Rig Contracted By Shell To Drill Corridor's Anticosti Prospects

Halifax, Nova Scotia, February 26, 1998: Corridor Resources Inc. (CDH - ASE) was advised today by Shell Canada Limited that Shell has contracted the Ralex #4 drilling rig, from Quebec, to drill two wells on Anticosti Island. Shell expects to mobilize operations in May and to spud the first well around the first of June. These wells are the first of four exploration wells which Shell has committed to drill and operate on exploration licenses held by Corridor on Anticosti Island, Quebec. During the next three years, a total of 4 wells are to be drilled and 500 kilometres of seismic conducted at Shell's sole risk and expense, up to the maximum earning expenditure of $20 million. Shell has also advised Corridor that operations on Anticosti Island are expected to commence this May, subject to receiving approval from the relevant Quebec government departments.

Upon completing its farmin obligations as set forth in the agreement, Shell will earn an undivided 100% working interest and will retain 100% of the funding obligations in the farmout lands, subject to a 12% over-riding royalty payable to Corridor on production from exploration licenses covering an area of 260,000 acres (the "A" lands), and a 10% over-riding royalty payable to Corridor on production from the exploration licenses covering approximately 2,110,000 acres (the &B& lands) on the balance of Anticosti Island, excluding Vaureal Park.

Once 5 million barrels of oil equivalent have been produced and removed from the island, Corridor's 12% and 10% over-riding royalties will automatically convert to 35% and 30% Corridor working interests in the "A" and &B& lands respectively, at no cost to Corridor.

Corridor has engaged N. C. Fuller & Associates of London, England to carry out investor relations and corporate communications services in Europe for Corridor.

Corridor is a junior natural resource corporation focussing on oil and gas exploration in eastern Canada. The head office of Corridor is located in Halifax, Nova Scotia, and its common shares trade on the Alberta Stock Exchange under the symbol CDH.

This press release contains certain forward looking statements relating to, but not limited to, Corridor's operations, anticipated financial performance, business prospects and strategies, including expectations relating to production levels; capital expenditure programs; the quantity of natural gas reserves; projections of market prices; projections of costs; supply and demand for natural gas; expectations regarding the ability to raise capital and to continually add to reserves through exploration and development; and treatment under governmental regulatory regimes. These statements are based on current expectations that involve numerous assumptions regarding factors and risks that could cause actual results to vary materially, including, without limitation to, the following factors: risks associated with oil and gas exploration, financial risks, substantial capital requirements, bank financing, government regulation, environmental, prices, markets and marketing, dependence on key personnel, dependence on Potash Corporation of Saskatchewan, Inc., availability of drilling equipment and access, risks may not be insurable, management of growth, expiration of licenses and leases, reserves estimates, seasonality, competition, conflicts of interest, Kyoto Protocol, issuance of debt, title to properties and hedging.

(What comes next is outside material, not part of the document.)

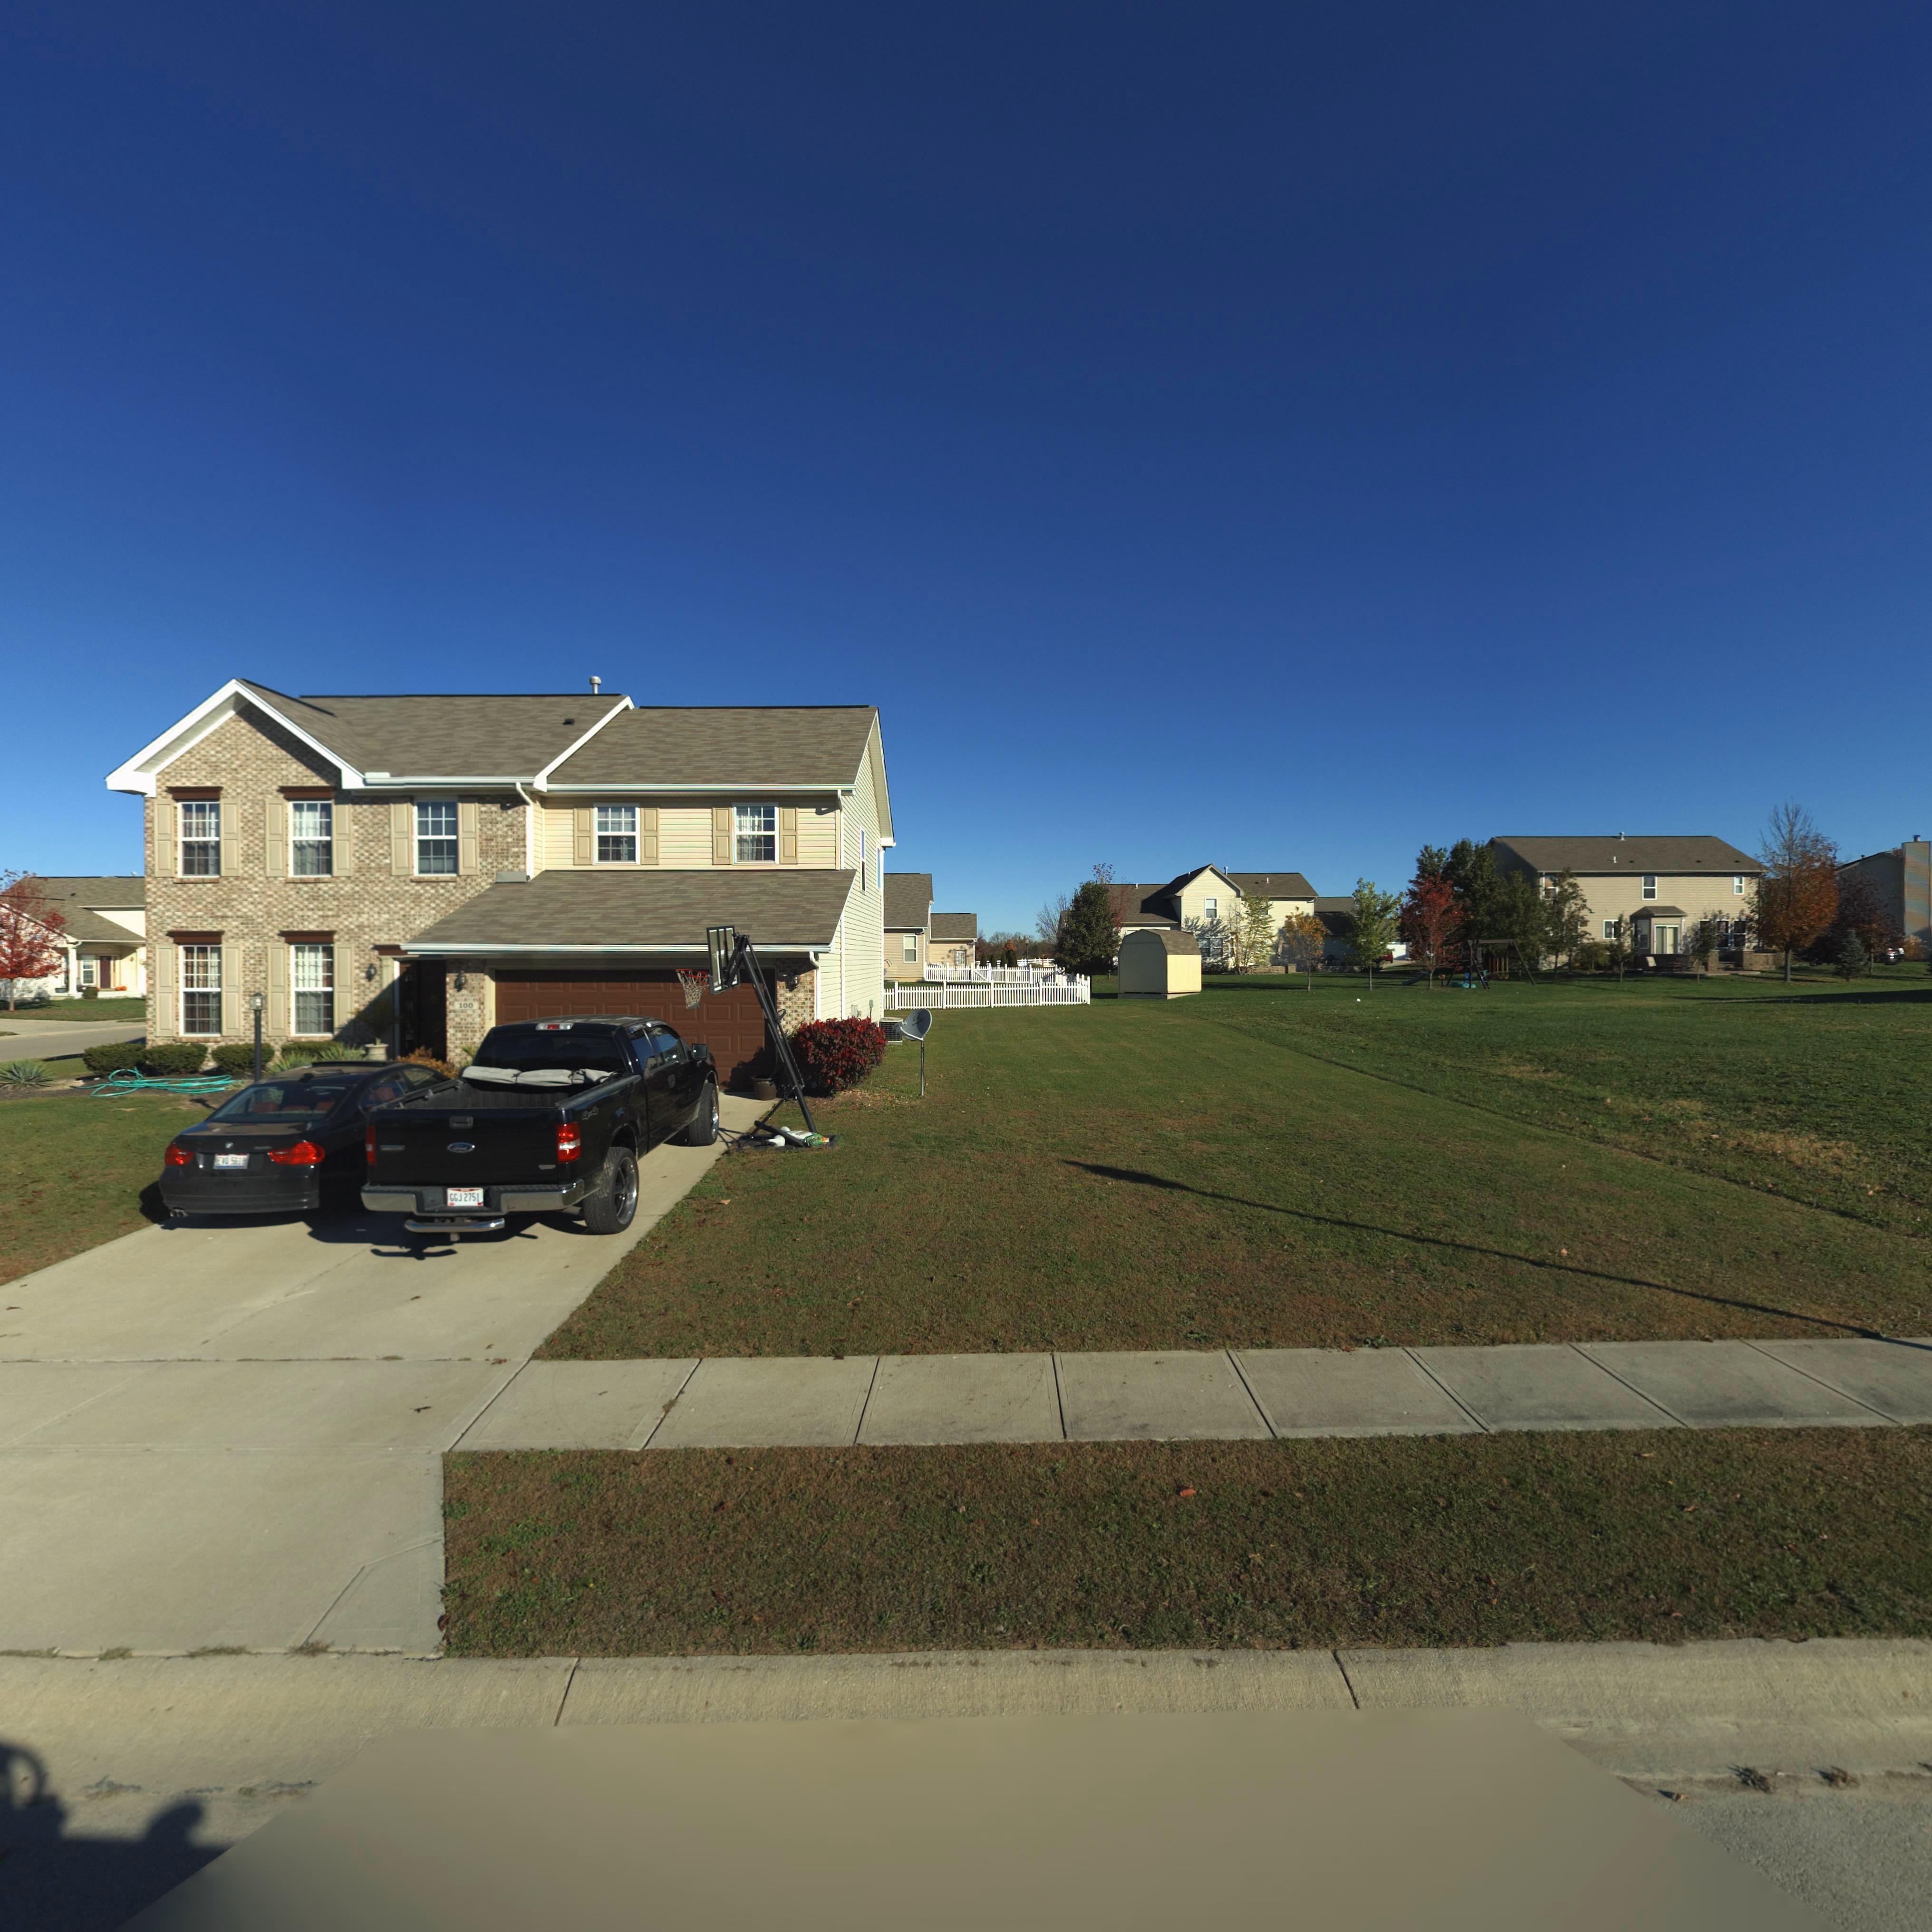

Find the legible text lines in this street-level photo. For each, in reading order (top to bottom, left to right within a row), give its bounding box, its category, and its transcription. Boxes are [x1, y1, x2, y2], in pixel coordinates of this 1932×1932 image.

[458, 1002, 474, 1009] StreetNumber: 100
[214, 1155, 248, 1167] None: EVO 5619
[448, 1191, 479, 1202] None: GGJ 2751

There is no representation by Corridor that actual results achieved will be the same in whole or in part as those set out in the forward looking information. Furthermore, the forward looking statements contained in this press release are made as of the date hereof, and Corridor undertakes no obligation, except as required by applicable securities legislation, to update publicly or to revise any of the included forward looking statements, whether as a result of new information, future events or otherwise.